Without including any picture, write out the entries exactly as they stand.

*** Data to examine Section Begins ***

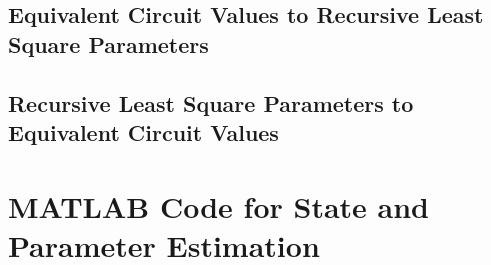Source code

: \documentclass[12pt]{article}
\begin{document}
\subsection{Equivalent Circuit Values to Recursive Least Square Parameters}

 
\label{Equivalent_circuit_value_to_RLCS_parameters}

\subsection{Recursive Least Square Parameters to Equivalent Circuit Values }\label{RLCS_parameters_to_equivalent_circuit_value}

 

\section{MATLAB Code for State and Parameter Estimation}
\label{RLS_and_AEFK}
 
\end{document}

*** Data to examine Section Ends ***

* Output for this task *
Source code

: \documentclass[12pt]{article}
\begin{document}
\subsection{Equivalent Circuit Values to Recursive Least Square Parameters}

 
\label{Equivalent_circuit_value_to_RLCS_parameters}

\subsection{Recursive Least Square Parameters to Equivalent Circuit Values }\label{RLCS_parameters_to_equivalent_circuit_value}

 

\section{MATLAB Code for State and Parameter Estimation}
\label{RLS_and_AEFK}
 
\end{document}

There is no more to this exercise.